Mini Caprese Appetizer Recipe
There’s nothing better than a delicious caprese salad to add a special dash of vibrancy to your palate. Between the freshness of the basil, the creaminess of the fresh mozzarella, and the sweet crunch of the tomato…it’s a perfect harmonious marriage of flavors. If you’ve read my other recipes, you know that I love doing tearing recipes apart, and find new and unique ways to make food fun & creative. Don’t get me wrong, I’m more than happy to slice up a big juicy tomato and then layer out my ingredients. This is just a super fun approach that is not only appealing on the eyes, but great for dinner parties and cocktail parties alike! It’s a great recipe, since it’s all an approach to clean eating, too. I hope you enjoy!
Mini Caprese Appetizers
- 1 carton of organic yellow grape tomatoes
- 7 - 8 large sized fresh basil leaves
- 1 block of organic mozzarella cheese
- EVOO (Extra Virgin Olive Oil)
- 1 cup Balsamic Vinegar
- 1/2 teaspoon of Organic Sugar
- In a small pot over a medium heat, add balsamic vinegar and organic sugar. Bring to small rolling boil until most of the liquid has reduced out of it. You will have approximately ⅓ of your original liquid left. Remove from heat and allow to cool to room temperature.

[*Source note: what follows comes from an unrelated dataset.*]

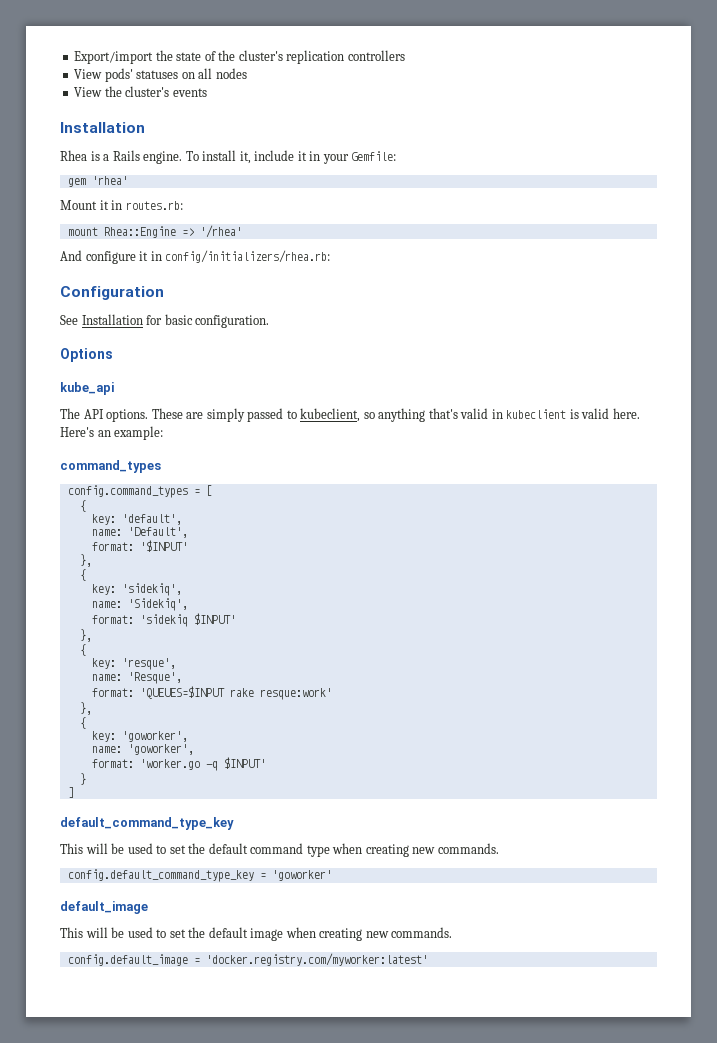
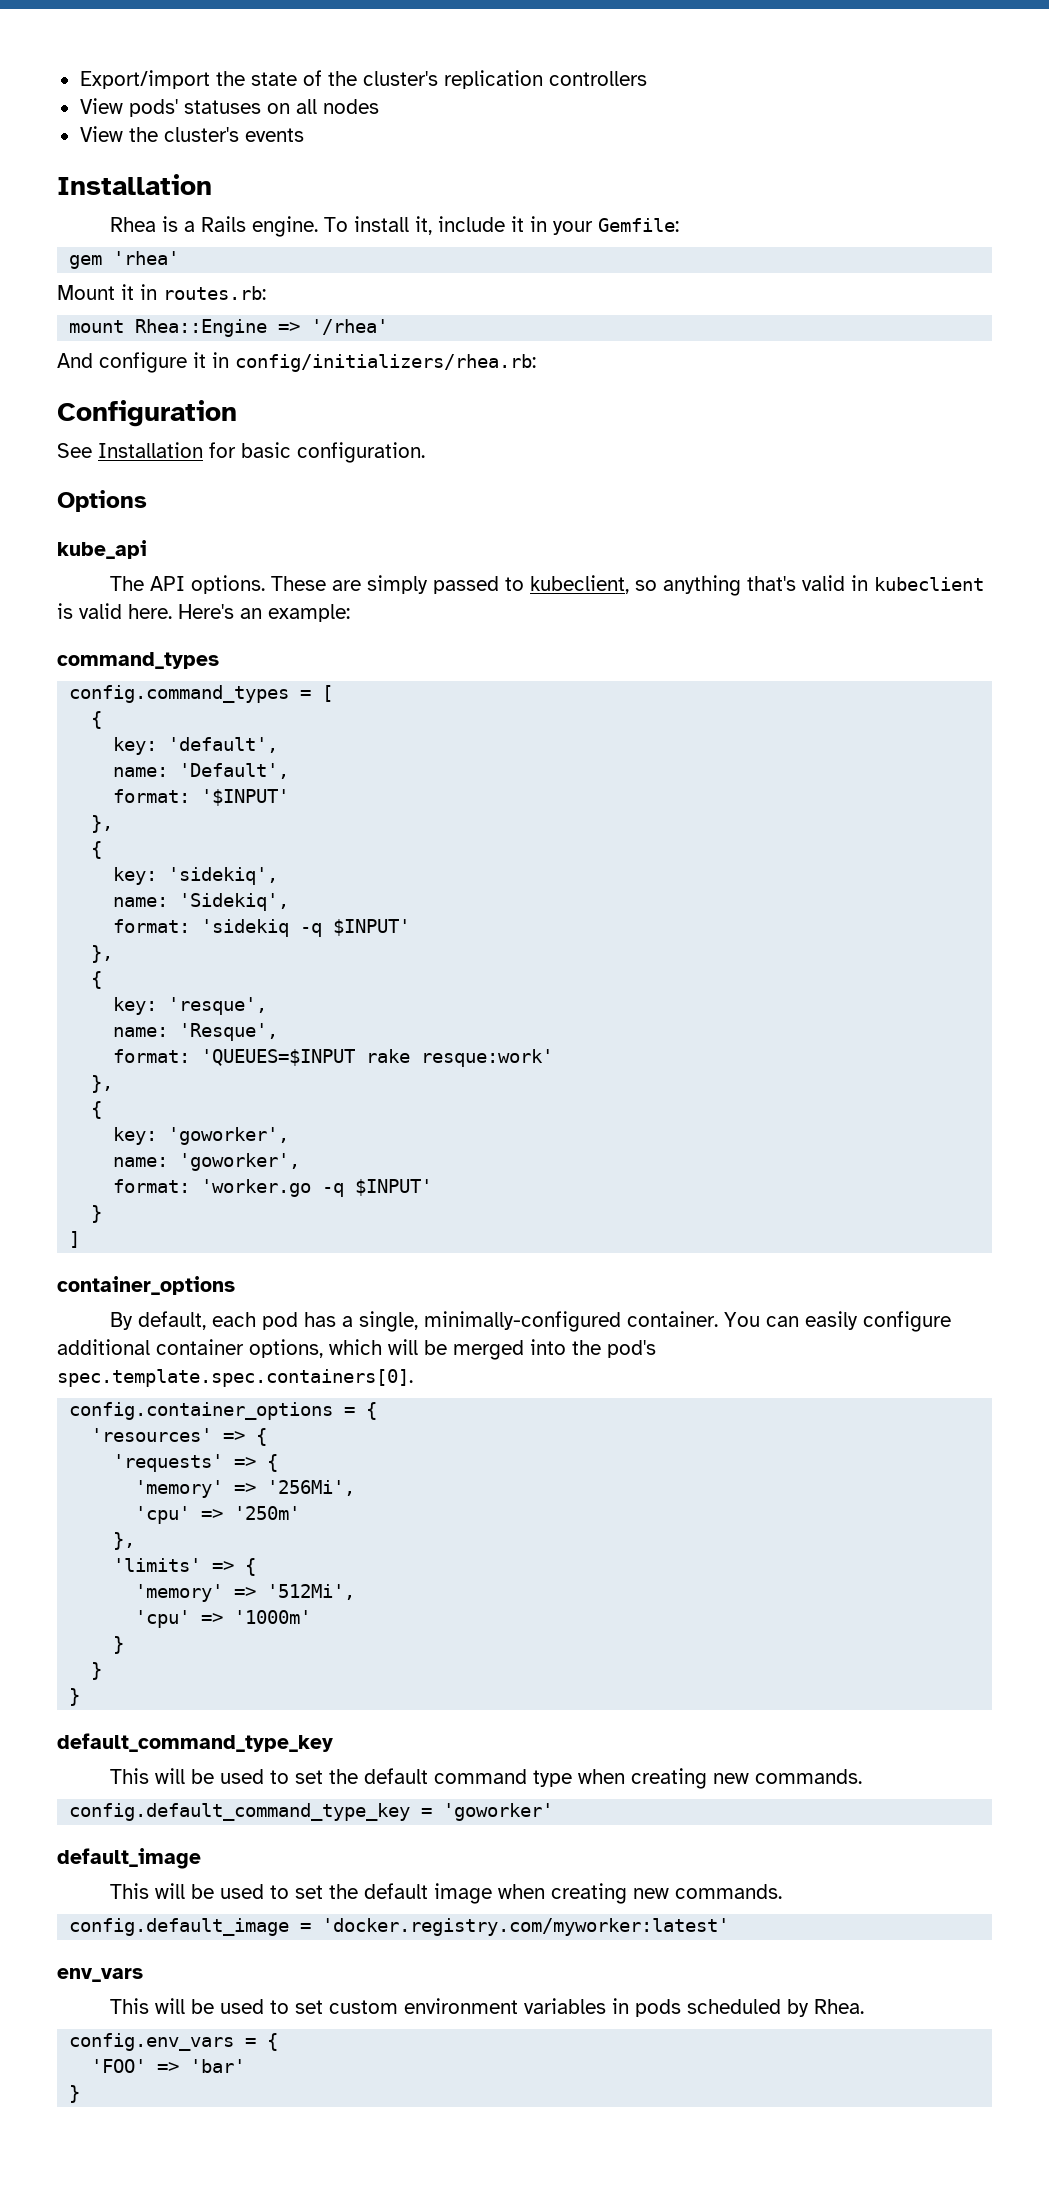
(188, 620) none -> [300,923,323,937] -q
(74, 792) none -> [57,1276,235,1295] [109,1311,951,1332] [57,1339,656,1360] [57,1369,413,1387] [69,1402,378,1420] [91,1428,268,1446] [113,1454,279,1472] [135,1480,356,1498] [135,1506,301,1524] [113,1532,136,1550] [113,1558,257,1576] [135,1584,356,1602] [135,1610,312,1628] [113,1636,125,1654] [91,1662,103,1680] [69,1688,81,1706] // container_options // By default, each pod has a single, minimally-configured container. You can easily configure additional container options, which will be merged into the pod's spec.template.spec.containers[0]. // config.container_options = { // 'resources' => { // 'requests' => { // 'memory' => '256Mi', // 'cpu' => '250m' // }, // 'limits' => { // 'memory' => '512Mi', // 'cpu' => '1000m' // } // } // }
(428, 959) none -> [57,1968,143,1982] [109,1998,864,2017] [69,2033,279,2051] [91,2059,246,2073] [69,2085,81,2103] // env_vars // This will be used to set custom environment variables in pods scheduled by Rhea. // config.env_vars = { // 'FOO' => 'bar' // }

- With a paring knife, cut off tops of tomatoes and slight hollow out the middle.
- Cut slices of mozzarella, and then make long strips of them. In the end, you want rectangular shaped pieces.
- With a sharp knife, cut thin slices of basil from the leaves. I don't recommend using the stem in this appetizer. On a side note: I found it best to cut the leaves vertically along the sides of the stem.
- Wrap each piece of mozzarella with a thin strip of basil and light push it into the tomato
- Place on plate (or toothpicks) and drizzle EVOO and your balsamic vinegar reduction across.